Sep. 12—It all started with a letter printed in the Kokomo Tribune in 1956.
The letter called on parents of children with disabilities to ban together for more support and resources. Several parents responded.
This is the origin of Bona Vista. Today, the organization services dozens of counties and 1,700 clients.
Bona Vista provides wraparound services for people with disabilities, from birth to end of life.
Staff, clients and community members celebrated the organization's 65th anniversary Monday.
A lot has changed over the past six and a half decades, but at the same time, plenty remains the same.
Bona Vista is still committed to what its clients need, that hasn't changed, according to Brianne Boles, CEO and president.
"I think Bona Vista is a needed, vital service for our community, for some of our most vulnerable populations," she said.
Bona Vista started with adult and pediatric therapies, eventually expanding into First Steps, services for children between the ages of 0 and 3. Employment services were added, too.
"We've evolved and made changes to programs and services based on needs and wants of our clients," Boles.
The CEO said employability skills and housing projects are two ways Bona Vista has adapted since its founding.

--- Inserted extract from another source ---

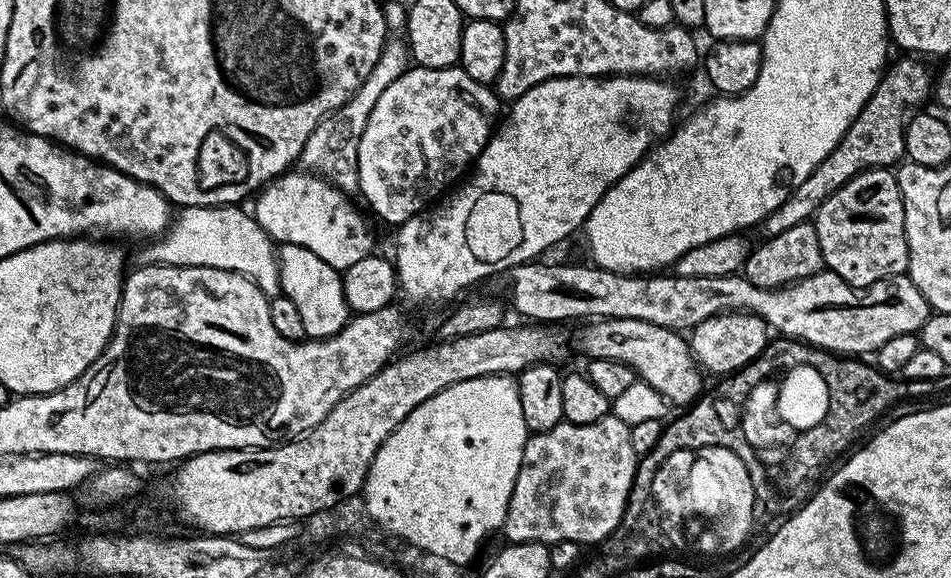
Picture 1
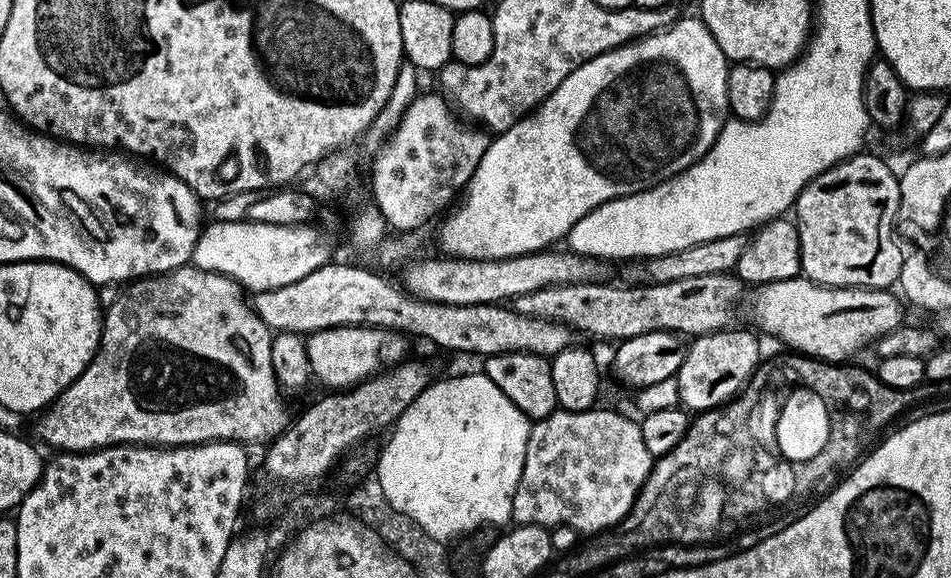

Bona Vista has both group homes and supported living sites for clients who need housing. The organization also provides in-home services for clients who live on their own or with their parents.
There are also services that aim to prepare parents who have children with disabilities. Boles said the goal is to "embrace the family and give them the resources they need."
Bona Vista's Crossing location on South Plate Street, where Monday's celebration was held, offers day services. Clients can do a whole host of activities.
"The goal of what we do is provide a meaningful day for who we serve," Boles said.
Self-sufficiency and quality life skills are an emphasis, especially for Bona Vista's adult clients.
Boles added Bona Vista is always on the search for more volunteer and community enrichment activities for their clients, such as its Trunk or Treat event Oct. 12.
Staff at Bona Vista, called direct support professionals, are the organization's "lifeline," according to Boles. Finding staff remains one of Bona Vista's biggest challenges.
Monday was marked with a cookout, cake and appearances from members of the Kokomo Fire Department and State Rep. Mike Karickhoff, R-Kokomo.
"Our goal is to be here 65 years from now," Boles said.